The task = Reproduce each of the following lines word for word, in the same order.

Records supplied =
_ _ _ _ _

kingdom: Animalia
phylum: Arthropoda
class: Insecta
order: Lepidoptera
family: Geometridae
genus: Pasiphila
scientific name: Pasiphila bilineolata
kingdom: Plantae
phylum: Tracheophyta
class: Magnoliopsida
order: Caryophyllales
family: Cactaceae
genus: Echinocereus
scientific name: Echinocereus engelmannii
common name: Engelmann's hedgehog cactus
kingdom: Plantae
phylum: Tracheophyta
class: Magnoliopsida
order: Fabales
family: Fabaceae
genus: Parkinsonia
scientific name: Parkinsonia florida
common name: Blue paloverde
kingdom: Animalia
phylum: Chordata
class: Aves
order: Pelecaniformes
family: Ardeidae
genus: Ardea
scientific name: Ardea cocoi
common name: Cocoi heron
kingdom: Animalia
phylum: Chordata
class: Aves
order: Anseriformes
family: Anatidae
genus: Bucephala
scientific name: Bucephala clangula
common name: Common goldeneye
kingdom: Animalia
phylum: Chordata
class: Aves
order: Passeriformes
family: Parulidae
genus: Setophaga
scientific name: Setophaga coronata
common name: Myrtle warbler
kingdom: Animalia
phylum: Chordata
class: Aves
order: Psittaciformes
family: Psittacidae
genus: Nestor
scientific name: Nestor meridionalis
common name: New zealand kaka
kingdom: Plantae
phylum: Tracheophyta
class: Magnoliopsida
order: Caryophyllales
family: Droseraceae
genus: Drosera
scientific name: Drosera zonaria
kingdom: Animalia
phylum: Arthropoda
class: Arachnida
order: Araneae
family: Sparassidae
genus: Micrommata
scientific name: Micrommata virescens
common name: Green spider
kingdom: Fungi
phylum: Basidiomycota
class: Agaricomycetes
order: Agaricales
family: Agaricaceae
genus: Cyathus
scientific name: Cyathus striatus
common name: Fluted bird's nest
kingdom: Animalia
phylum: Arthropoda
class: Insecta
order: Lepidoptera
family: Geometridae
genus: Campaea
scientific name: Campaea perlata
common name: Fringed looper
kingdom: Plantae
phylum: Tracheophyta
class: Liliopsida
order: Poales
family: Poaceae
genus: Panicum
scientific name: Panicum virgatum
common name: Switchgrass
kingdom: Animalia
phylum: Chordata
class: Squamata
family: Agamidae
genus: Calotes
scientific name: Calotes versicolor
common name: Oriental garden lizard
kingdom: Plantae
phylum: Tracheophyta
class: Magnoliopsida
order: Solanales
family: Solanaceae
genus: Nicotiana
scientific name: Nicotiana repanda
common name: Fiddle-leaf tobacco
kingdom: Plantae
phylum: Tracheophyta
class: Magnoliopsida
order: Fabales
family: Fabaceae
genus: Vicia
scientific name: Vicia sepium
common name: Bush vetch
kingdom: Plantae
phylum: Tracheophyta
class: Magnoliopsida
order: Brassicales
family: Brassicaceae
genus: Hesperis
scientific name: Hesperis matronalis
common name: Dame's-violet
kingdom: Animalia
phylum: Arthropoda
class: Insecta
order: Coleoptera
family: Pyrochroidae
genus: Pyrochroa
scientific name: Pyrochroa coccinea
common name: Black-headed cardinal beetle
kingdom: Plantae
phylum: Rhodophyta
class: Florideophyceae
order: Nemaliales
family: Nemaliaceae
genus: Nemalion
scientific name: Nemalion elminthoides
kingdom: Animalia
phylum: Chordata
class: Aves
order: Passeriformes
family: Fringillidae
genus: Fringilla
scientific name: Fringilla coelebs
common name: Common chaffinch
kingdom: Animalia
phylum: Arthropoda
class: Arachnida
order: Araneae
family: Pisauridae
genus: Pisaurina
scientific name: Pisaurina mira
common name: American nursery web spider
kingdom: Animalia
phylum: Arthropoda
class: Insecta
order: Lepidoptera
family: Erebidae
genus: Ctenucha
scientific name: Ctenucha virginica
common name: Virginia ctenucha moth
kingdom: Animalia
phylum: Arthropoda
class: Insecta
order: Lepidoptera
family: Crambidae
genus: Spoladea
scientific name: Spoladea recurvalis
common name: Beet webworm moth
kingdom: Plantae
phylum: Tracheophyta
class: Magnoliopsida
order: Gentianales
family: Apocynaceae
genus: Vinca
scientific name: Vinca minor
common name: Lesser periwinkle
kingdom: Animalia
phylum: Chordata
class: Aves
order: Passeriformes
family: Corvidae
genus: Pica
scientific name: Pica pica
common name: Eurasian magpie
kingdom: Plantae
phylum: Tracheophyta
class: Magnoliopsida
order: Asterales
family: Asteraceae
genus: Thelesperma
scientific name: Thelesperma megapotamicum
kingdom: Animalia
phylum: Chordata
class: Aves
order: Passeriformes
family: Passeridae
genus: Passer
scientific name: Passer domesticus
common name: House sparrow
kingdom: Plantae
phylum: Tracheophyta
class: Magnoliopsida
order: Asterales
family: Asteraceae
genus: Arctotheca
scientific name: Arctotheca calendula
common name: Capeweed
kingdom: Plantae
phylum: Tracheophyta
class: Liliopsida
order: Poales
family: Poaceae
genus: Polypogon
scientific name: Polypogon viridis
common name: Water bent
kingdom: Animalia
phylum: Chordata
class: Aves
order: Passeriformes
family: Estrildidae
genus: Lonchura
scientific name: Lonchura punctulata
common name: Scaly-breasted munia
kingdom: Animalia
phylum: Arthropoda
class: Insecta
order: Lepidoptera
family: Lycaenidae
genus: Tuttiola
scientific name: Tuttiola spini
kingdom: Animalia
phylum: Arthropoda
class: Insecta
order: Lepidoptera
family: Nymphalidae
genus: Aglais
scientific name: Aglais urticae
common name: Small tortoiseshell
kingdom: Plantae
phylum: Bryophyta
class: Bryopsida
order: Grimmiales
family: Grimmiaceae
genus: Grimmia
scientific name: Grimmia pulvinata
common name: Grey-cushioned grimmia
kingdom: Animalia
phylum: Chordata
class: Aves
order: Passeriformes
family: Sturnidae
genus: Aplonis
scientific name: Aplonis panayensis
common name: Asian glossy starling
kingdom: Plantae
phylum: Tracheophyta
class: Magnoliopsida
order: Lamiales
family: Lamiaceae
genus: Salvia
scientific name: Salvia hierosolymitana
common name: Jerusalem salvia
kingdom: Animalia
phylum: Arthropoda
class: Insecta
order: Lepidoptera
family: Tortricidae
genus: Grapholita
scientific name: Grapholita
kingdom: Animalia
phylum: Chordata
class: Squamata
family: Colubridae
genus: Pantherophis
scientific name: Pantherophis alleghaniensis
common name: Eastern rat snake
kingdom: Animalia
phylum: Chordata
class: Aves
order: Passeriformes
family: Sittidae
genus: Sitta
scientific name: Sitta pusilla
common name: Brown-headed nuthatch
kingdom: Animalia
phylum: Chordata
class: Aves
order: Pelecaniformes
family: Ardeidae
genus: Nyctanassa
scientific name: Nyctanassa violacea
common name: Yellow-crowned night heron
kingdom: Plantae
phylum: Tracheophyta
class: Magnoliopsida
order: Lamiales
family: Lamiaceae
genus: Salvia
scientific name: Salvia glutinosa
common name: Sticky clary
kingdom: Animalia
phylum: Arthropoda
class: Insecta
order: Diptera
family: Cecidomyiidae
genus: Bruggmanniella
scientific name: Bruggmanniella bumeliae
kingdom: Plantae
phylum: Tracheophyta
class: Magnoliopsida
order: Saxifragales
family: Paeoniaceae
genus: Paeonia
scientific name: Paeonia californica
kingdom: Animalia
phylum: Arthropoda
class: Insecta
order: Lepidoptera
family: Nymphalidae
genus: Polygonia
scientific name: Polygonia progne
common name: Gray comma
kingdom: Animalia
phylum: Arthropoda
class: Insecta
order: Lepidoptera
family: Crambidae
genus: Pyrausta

_ _ _ _ _

Worked solution =
kingdom: Animalia
phylum: Arthropoda
class: Insecta
order: Lepidoptera
family: Geometridae
genus: Pasiphila
scientific name: Pasiphila bilineolata
kingdom: Plantae
phylum: Tracheophyta
class: Magnoliopsida
order: Caryophyllales
family: Cactaceae
genus: Echinocereus
scientific name: Echinocereus engelmannii
common name: Engelmann's hedgehog cactus
kingdom: Plantae
phylum: Tracheophyta
class: Magnoliopsida
order: Fabales
family: Fabaceae
genus: Parkinsonia
scientific name: Parkinsonia florida
common name: Blue paloverde
kingdom: Animalia
phylum: Chordata
class: Aves
order: Pelecaniformes
family: Ardeidae
genus: Ardea
scientific name: Ardea cocoi
common name: Cocoi heron
kingdom: Animalia
phylum: Chordata
class: Aves
order: Anseriformes
family: Anatidae
genus: Bucephala
scientific name: Bucephala clangula
common name: Common goldeneye
kingdom: Animalia
phylum: Chordata
class: Aves
order: Passeriformes
family: Parulidae
genus: Setophaga
scientific name: Setophaga coronata
common name: Myrtle warbler
kingdom: Animalia
phylum: Chordata
class: Aves
order: Psittaciformes
family: Psittacidae
genus: Nestor
scientific name: Nestor meridionalis
common name: New zealand kaka
kingdom: Plantae
phylum: Tracheophyta
class: Magnoliopsida
order: Caryophyllales
family: Droseraceae
genus: Drosera
scientific name: Drosera zonaria
kingdom: Animalia
phylum: Arthropoda
class: Arachnida
order: Araneae
family: Sparassidae
genus: Micrommata
scientific name: Micrommata virescens
common name: Green spider
kingdom: Fungi
phylum: Basidiomycota
class: Agaricomycetes
order: Agaricales
family: Agaricaceae
genus: Cyathus
scientific name: Cyathus striatus
common name: Fluted bird's nest
kingdom: Animalia
phylum: Arthropoda
class: Insecta
order: Lepidoptera
family: Geometridae
genus: Campaea
scientific name: Campaea perlata
common name: Fringed looper
kingdom: Plantae
phylum: Tracheophyta
class: Liliopsida
order: Poales
family: Poaceae
genus: Panicum
scientific name: Panicum virgatum
common name: Switchgrass
kingdom: Animalia
phylum: Chordata
class: Squamata
family: Agamidae
genus: Calotes
scientific name: Calotes versicolor
common name: Oriental garden lizard
kingdom: Plantae
phylum: Tracheophyta
class: Magnoliopsida
order: Solanales
family: Solanaceae
genus: Nicotiana
scientific name: Nicotiana repanda
common name: Fiddle-leaf tobacco
kingdom: Plantae
phylum: Tracheophyta
class: Magnoliopsida
order: Fabales
family: Fabaceae
genus: Vicia
scientific name: Vicia sepium
common name: Bush vetch
kingdom: Plantae
phylum: Tracheophyta
class: Magnoliopsida
order: Brassicales
family: Brassicaceae
genus: Hesperis
scientific name: Hesperis matronalis
common name: Dame's-violet
kingdom: Animalia
phylum: Arthropoda
class: Insecta
order: Coleoptera
family: Pyrochroidae
genus: Pyrochroa
scientific name: Pyrochroa coccinea
common name: Black-headed cardinal beetle
kingdom: Plantae
phylum: Rhodophyta
class: Florideophyceae
order: Nemaliales
family: Nemaliaceae
genus: Nemalion
scientific name: Nemalion elminthoides
kingdom: Animalia
phylum: Chordata
class: Aves
order: Passeriformes
family: Fringillidae
genus: Fringilla
scientific name: Fringilla coelebs
common name: Common chaffinch
kingdom: Animalia
phylum: Arthropoda
class: Arachnida
order: Araneae
family: Pisauridae
genus: Pisaurina
scientific name: Pisaurina mira
common name: American nursery web spider
kingdom: Animalia
phylum: Arthropoda
class: Insecta
order: Lepidoptera
family: Erebidae
genus: Ctenucha
scientific name: Ctenucha virginica
common name: Virginia ctenucha moth
kingdom: Animalia
phylum: Arthropoda
class: Insecta
order: Lepidoptera
family: Crambidae
genus: Spoladea
scientific name: Spoladea recurvalis
common name: Beet webworm moth
kingdom: Plantae
phylum: Tracheophyta
class: Magnoliopsida
order: Gentianales
family: Apocynaceae
genus: Vinca
scientific name: Vinca minor
common name: Lesser periwinkle
kingdom: Animalia
phylum: Chordata
class: Aves
order: Passeriformes
family: Corvidae
genus: Pica
scientific name: Pica pica
common name: Eurasian magpie
kingdom: Plantae
phylum: Tracheophyta
class: Magnoliopsida
order: Asterales
family: Asteraceae
genus: Thelesperma
scientific name: Thelesperma megapotamicum
kingdom: Animalia
phylum: Chordata
class: Aves
order: Passeriformes
family: Passeridae
genus: Passer
scientific name: Passer domesticus
common name: House sparrow
kingdom: Plantae
phylum: Tracheophyta
class: Magnoliopsida
order: Asterales
family: Asteraceae
genus: Arctotheca
scientific name: Arctotheca calendula
common name: Capeweed
kingdom: Plantae
phylum: Tracheophyta
class: Liliopsida
order: Poales
family: Poaceae
genus: Polypogon
scientific name: Polypogon viridis
common name: Water bent
kingdom: Animalia
phylum: Chordata
class: Aves
order: Passeriformes
family: Estrildidae
genus: Lonchura
scientific name: Lonchura punctulata
common name: Scaly-breasted munia
kingdom: Animalia
phylum: Arthropoda
class: Insecta
order: Lepidoptera
family: Lycaenidae
genus: Tuttiola
scientific name: Tuttiola spini
kingdom: Animalia
phylum: Arthropoda
class: Insecta
order: Lepidoptera
family: Nymphalidae
genus: Aglais
scientific name: Aglais urticae
common name: Small tortoiseshell
kingdom: Plantae
phylum: Bryophyta
class: Bryopsida
order: Grimmiales
family: Grimmiaceae
genus: Grimmia
scientific name: Grimmia pulvinata
common name: Grey-cushioned grimmia
kingdom: Animalia
phylum: Chordata
class: Aves
order: Passeriformes
family: Sturnidae
genus: Aplonis
scientific name: Aplonis panayensis
common name: Asian glossy starling
kingdom: Plantae
phylum: Tracheophyta
class: Magnoliopsida
order: Lamiales
family: Lamiaceae
genus: Salvia
scientific name: Salvia hierosolymitana
common name: Jerusalem salvia
kingdom: Animalia
phylum: Arthropoda
class: Insecta
order: Lepidoptera
family: Tortricidae
genus: Grapholita
scientific name: Grapholita
kingdom: Animalia
phylum: Chordata
class: Squamata
family: Colubridae
genus: Pantherophis
scientific name: Pantherophis alleghaniensis
common name: Eastern rat snake
kingdom: Animalia
phylum: Chordata
class: Aves
order: Passeriformes
family: Sittidae
genus: Sitta
scientific name: Sitta pusilla
common name: Brown-headed nuthatch
kingdom: Animalia
phylum: Chordata
class: Aves
order: Pelecaniformes
family: Ardeidae
genus: Nyctanassa
scientific name: Nyctanassa violacea
common name: Yellow-crowned night heron
kingdom: Plantae
phylum: Tracheophyta
class: Magnoliopsida
order: Lamiales
family: Lamiaceae
genus: Salvia
scientific name: Salvia glutinosa
common name: Sticky clary
kingdom: Animalia
phylum: Arthropoda
class: Insecta
order: Diptera
family: Cecidomyiidae
genus: Bruggmanniella
scientific name: Bruggmanniella bumeliae
kingdom: Plantae
phylum: Tracheophyta
class: Magnoliopsida
order: Saxifragales
family: Paeoniaceae
genus: Paeonia
scientific name: Paeonia californica
kingdom: Animalia
phylum: Arthropoda
class: Insecta
order: Lepidoptera
family: Nymphalidae
genus: Polygonia
scientific name: Polygonia progne
common name: Gray comma
kingdom: Animalia
phylum: Arthropoda
class: Insecta
order: Lepidoptera
family: Crambidae
genus: Pyrausta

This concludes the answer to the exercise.